# Made some DuPont Tyvek Topo maps



## 3percent (Dec 28, 2014)

Before I begin, let me put out a full disclaimer: I am a professional cartographer and make maps full time as an independent business. I am NOT posting this as an advertisement and really don't want this to seem like spam. I fully understand if the mods don't like this and want me to remove it. I am not posting contact info.

Also, I did not make these maps. They are fully free to down load from here: The USGS Store - One stop shop for all your maps, world, United States, state, wall decor, historic, planetary, topographic, trail, hiking, foreign, satellite, digital

I have only downloaded the maps and printed them off.

With all of that out of the way...the other day I was going though my map collection for around my AO, and then compared them with the newest USGS topo maps. I realized that some of mine were out of date by virtue that the USGS has updated some of the maps around here as recently as this year. I printed off a few maps using my standard 30 inch rolls and then laminated them with the 25 inch lamination machine that I have. I have done these in the past like this and they come out really good and since they are plastic coated, grease pens and markers work really well on them. Only real problem is that after a while, they don't hold up really well.

Then I pulled out my roll of DuPont Tyvek paper. I did not initially use this as it is quite a bit more expensive per foot than the normal paper. BUT! It is way WAY more resilient to use and abuse. Back in the 90's, while in the Marines, we were issued Tyvek maps as part of our E&E kits. I still have two of mine from Bosina and Haiti. After 20 years, they still look new. The only real problem is that marking on the maps with pens and stuff is permanent, unlike lamination.

Anyway, I have this Tyvek roll that I use as part of my normal maps, but like I said, it is kind of expensive. However, I knew that making "bug out" maps out of this would be great. I actually should have done this last year instead of being a tight wad, ha ha.

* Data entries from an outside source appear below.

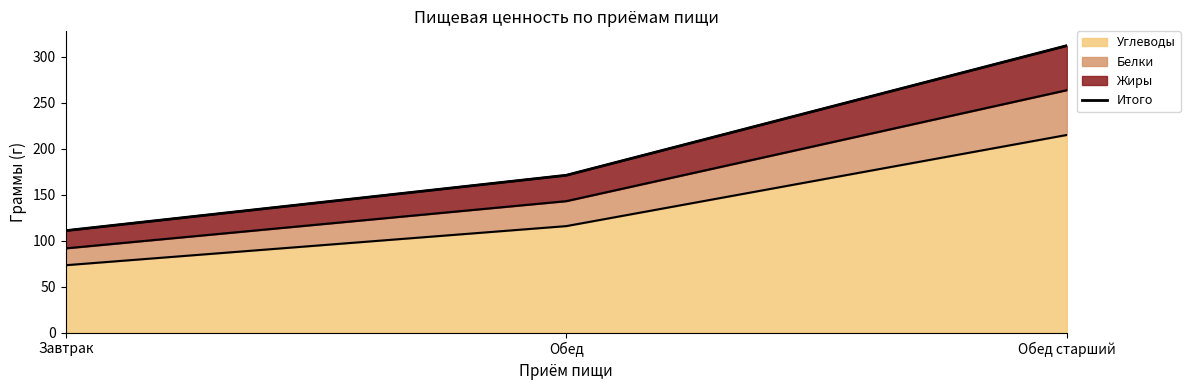

True or false: the data shows 170.9 at Обед.

True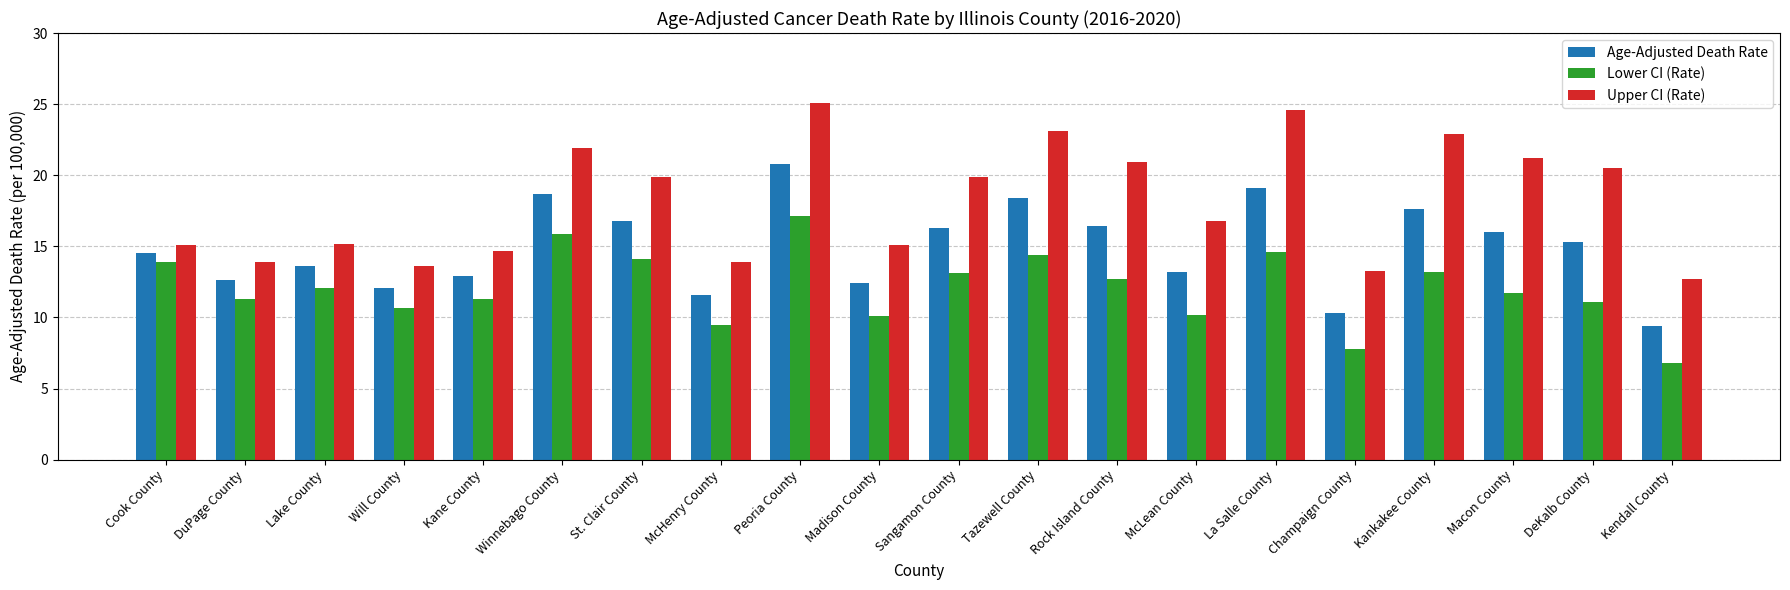

Is it true that Age-Adjusted Death Rate equals 4.8 at Kane County?

False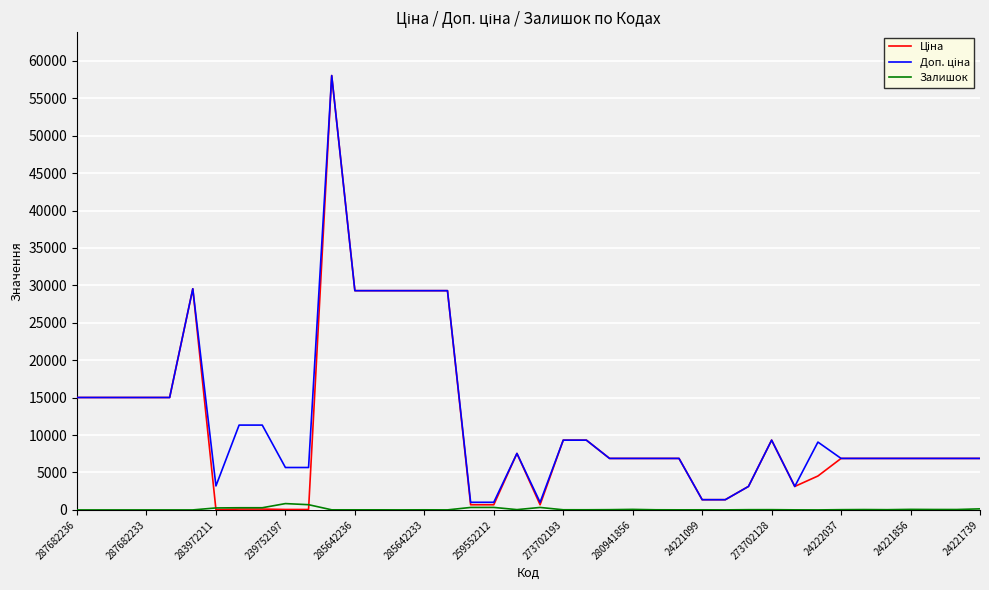

The Залишок series shows 333.0 at 259552212. True or false?

True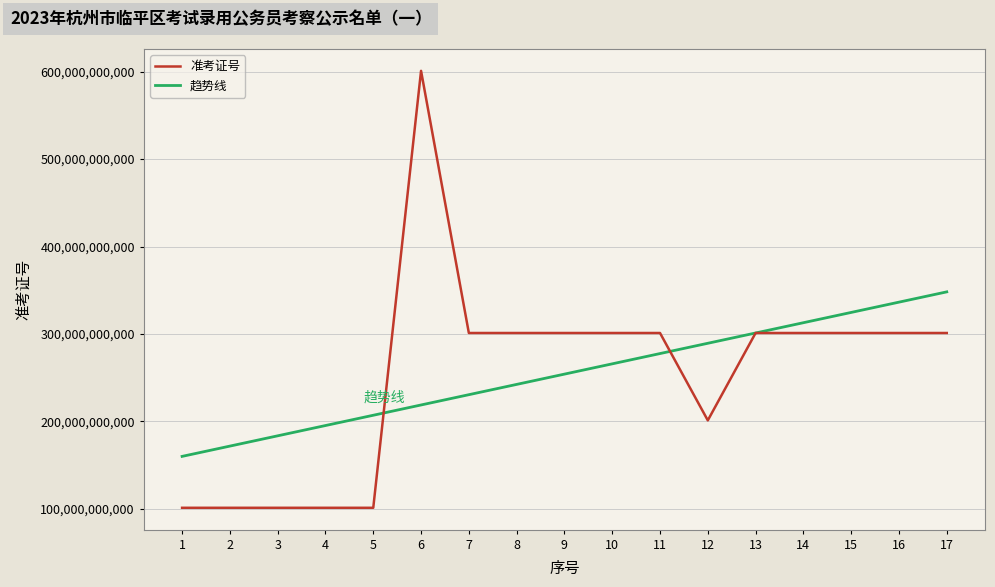

Does the chart have visible grid lines?

Yes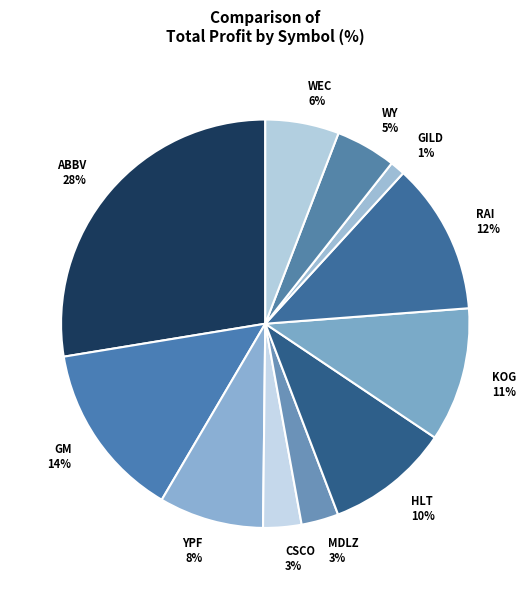

Which slice is the smallest?

GILD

Here are the results and a bit of a demo. My yard is a dried barren wasteland after a few weeks of no rain, so I had to make my own mud. I then hosed off the map and gently wiped it down. The map is about 24 hours old. I have done this too with freshly printed maps with little to no ink smears. Only thing you cannot do is scrub on it. Just water a little bit of patting. This paper is very strong too. It can be ripped, but takes a good amount of effort. The size is 24x36 with is a bit larger than actual print size, but allows for me to mark up the margins.

Enjoy the show!


----------



## Illini Warrior (Jan 24, 2015)

if you have a flashdrive of the digital maps - check with your Office Depot - Staples type shops for large format printing - might be able to do tyvek or poly sheet ....


----------